The Tax Savings Associated with S Corps
Both LLCs and S Corps are considered pass-through tax entities, meaning that the profits/losses generated by the business can be declared on the owner’s individual tax return. This may or may not be beneficial for owners depending on their tax bracket. Perhaps a more important consideration is self-employment taxes. According to the IRS:
“Self-employment tax is a tax consisting of Social Security and Medicare taxes primarily for individuals who work for themselves. It is similar to the Social Security and Medicare taxes withheld from the pay of most wage earners.”
For LLC owners, all business profits are subject to self-employment taxes. However, for S Corps, only the owner’s salary is subject these mandatory levies. These taxes aren’t nominal; as of 2018, self-employed individuals are subject to a 12.4% social security tax as well as a 2.9% Medicare tax. In other words, most LLCs are subject to a 15.3% mandatory tax on all business profits. However, S Corps avoid some of these taxes by ensuring they’re imposed only on the owner’s salary, not all business profits.
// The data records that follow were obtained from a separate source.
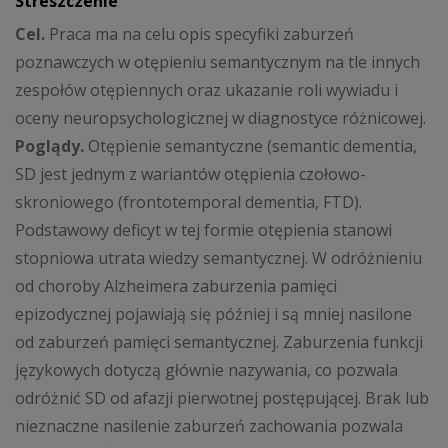
Streszczenie
Cel.
Praca ma na celu opis specyfiki zaburzeń
poznawczych w otępieniu semantycznym na tle innych
zespołów otępiennych oraz ukazanie roli wywiadu i
oceny neuropsychologicznej w diagnostyce różnicowej.
Poglądy.
Otępienie semantyczne (semantic dementia,
SD jest jednym z wariantów otępienia czołowo-
skroniowego (frontotemporal dementia, FTD).
Podstawowy deficyt w tej formie otępienia stanowi
stopniowa utrata wiedzy semantycznej. W odróżnieniu
od choroby Alzheimera zaburzenia pamięci
epizodycznej pojawiają się później i są mniej nasilone
od zaburzeń pamięci semantycznej. Zaburzenia funkcji
językowych dotyczą głównie nazywania, co pozwala
odróżnić SD od afazji pierwotnej postępującej. Brak lub
nieznaczne nasilenie zaburzeń zachowania pozwala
So can an LLC save $15,000 per year by switching their entity to an S Corp? They certainly can, let’s take a look: suppose an LLC generated $180,000 in profits in 2017. The self-employment taxes imposed on this sum would total $27,540 ($27,540 is 15.4% of $180,000; around $22,000 in social security and an additional $5,000 in Medicare). Now let’s assume the owner changed their LLC into an S Corp the following year and again generated $180,000 in profits. This time, the 15.3% self-employment tax would not be imposed on the entire $180,000 sum, but instead only on the owner’s salary. If we assume that the owner set their 2018 salary at $80,000, then their self-employment tax burden would only be $12,240 (15.3% of $80,000), amounting to $15,300 in tax savings. In broader terms, anytime an owner’s salary is about $100,000 than the company’s revenue, a savings of $15,000 is achievable.
This is the principle reason why small business owners turn their LLCs into an S Corps, either by: 1) maintaining their LLC but requesting S Corp taxation status, or 2) by structurally changing their LLC into an S Corp and transferring their assets. Either way will result in S Corp taxation, which can significantly reduce the self-employment tax burden. One last consideration worth mentioning is the practice of “setting” a salary. Many owners have difficulty establishing a seemingly-arbitrary salary for themselves, and it’s difficult to overlook the fact that their salary has a direct effect on their tax burden.
Consulting an experienced professional would be wise in this situation. According to the IRS, an owner’s self-declared salary must be reasonable, but what exactly constitutes as “reasonable”? The agency surely monitors this issue closely, and will take action if any foul-play is suspected.